** Your objective **
Each line from the line that includes "left back paw: (454, 326)" through the end of the material below must be transcribed exactly, with no other lines.

** Given data **
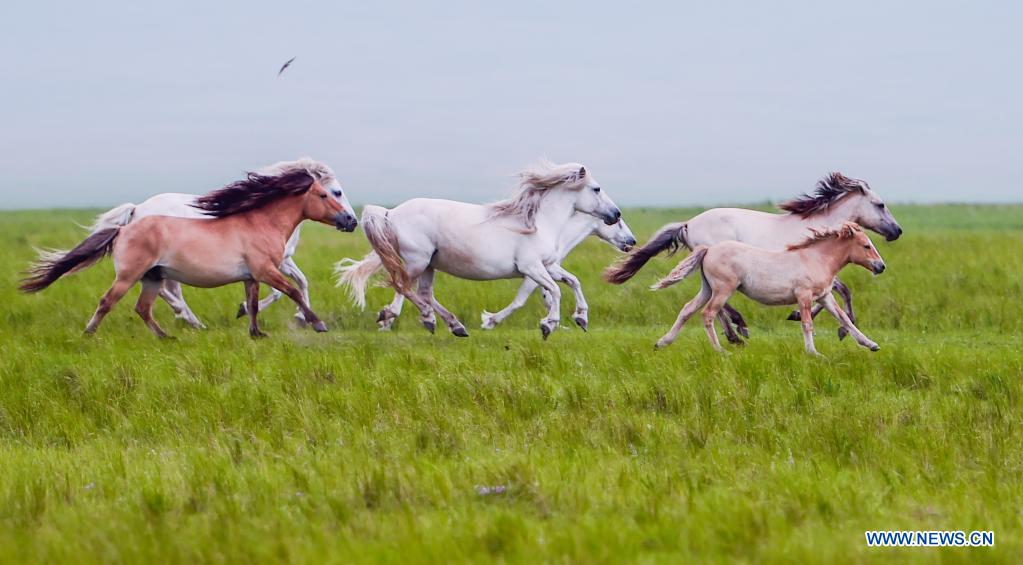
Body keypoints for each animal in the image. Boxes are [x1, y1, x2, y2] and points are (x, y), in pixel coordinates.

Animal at [18, 158, 360, 337]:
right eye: (331, 193)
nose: (351, 221)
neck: (259, 221)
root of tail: (126, 224)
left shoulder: (253, 275)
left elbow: (259, 300)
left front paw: (256, 331)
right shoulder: (268, 269)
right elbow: (291, 290)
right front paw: (316, 323)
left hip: (153, 276)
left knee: (145, 306)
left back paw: (169, 334)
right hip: (133, 275)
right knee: (111, 301)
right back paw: (92, 333)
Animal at [337, 158, 621, 337]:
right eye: (596, 189)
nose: (616, 213)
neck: (540, 223)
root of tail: (390, 212)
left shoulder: (548, 266)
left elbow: (573, 282)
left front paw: (581, 318)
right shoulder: (531, 267)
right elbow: (555, 290)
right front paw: (549, 325)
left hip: (429, 264)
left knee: (424, 293)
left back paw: (454, 326)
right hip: (417, 260)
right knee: (404, 286)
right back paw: (415, 317)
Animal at [605, 170, 904, 339]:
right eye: (880, 204)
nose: (897, 231)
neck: (819, 226)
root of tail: (689, 223)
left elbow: (837, 292)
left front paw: (805, 316)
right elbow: (844, 291)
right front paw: (839, 328)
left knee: (711, 302)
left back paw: (734, 333)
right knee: (717, 304)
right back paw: (738, 330)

** Expected output **
left back paw: (454, 326)
right hip: (417, 260)
right knee: (404, 286)
right back paw: (415, 317)
Animal at [605, 170, 904, 339]:
right eye: (880, 204)
nose: (897, 231)
neck: (819, 226)
root of tail: (689, 223)
left elbow: (837, 292)
left front paw: (805, 316)
right elbow: (844, 291)
right front paw: (839, 328)
left knee: (711, 302)
left back paw: (734, 333)
right knee: (717, 304)
right back paw: (738, 330)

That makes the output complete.